Problem to solve. For this exercise, restate every line below word for word and drop the images.

Given information.
"""

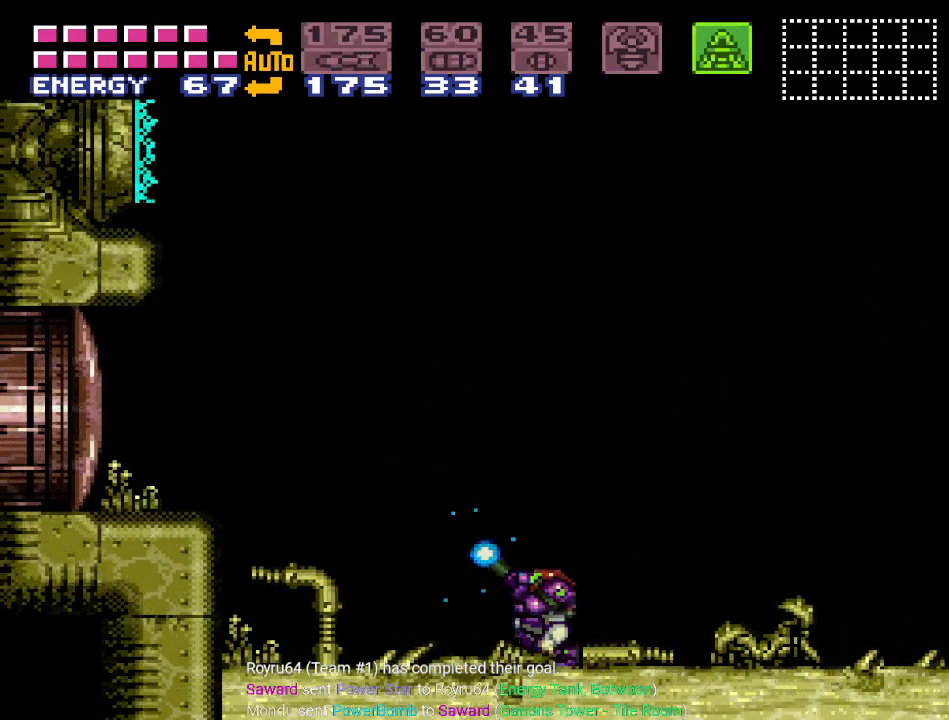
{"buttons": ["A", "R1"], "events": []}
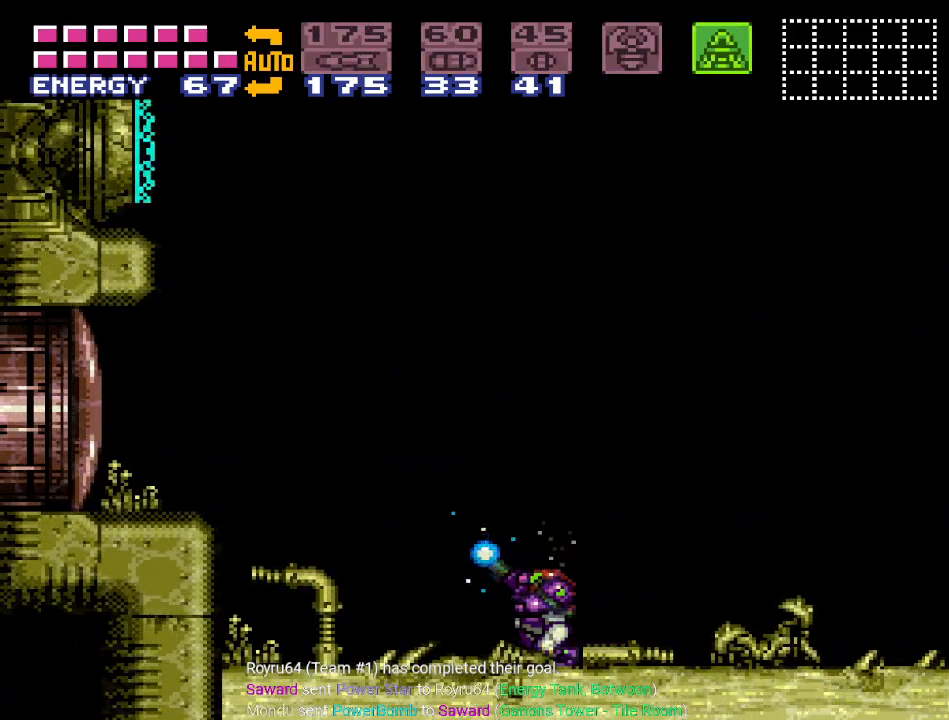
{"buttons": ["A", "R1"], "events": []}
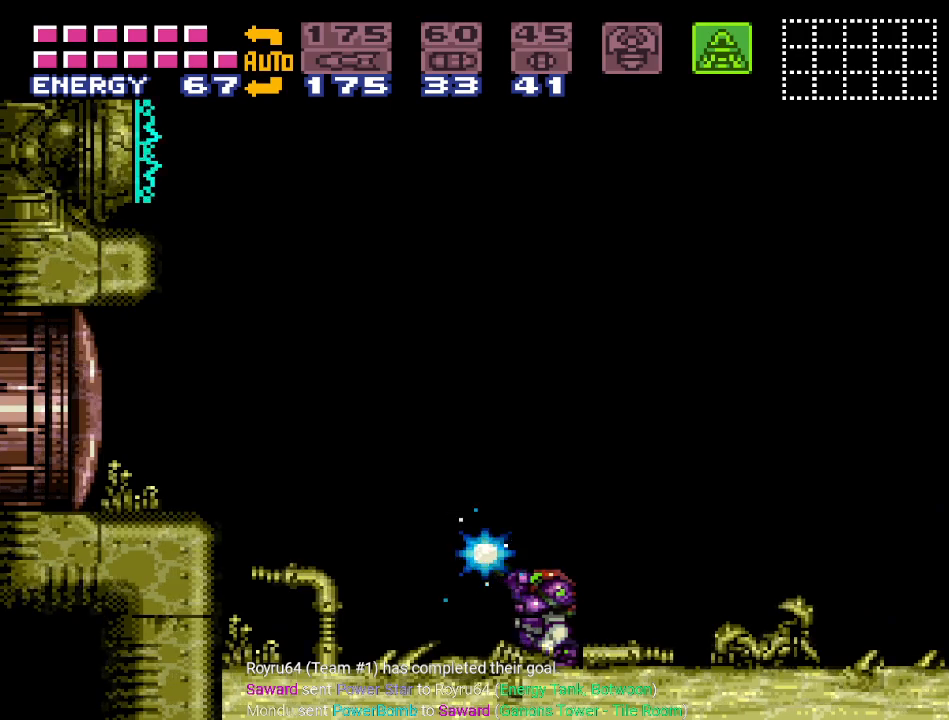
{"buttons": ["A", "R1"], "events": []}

"""

Solved problem.
{"buttons": ["A", "R1"], "events": []}
{"buttons": ["A", "R1"], "events": []}
{"buttons": ["A", "R1"], "events": []}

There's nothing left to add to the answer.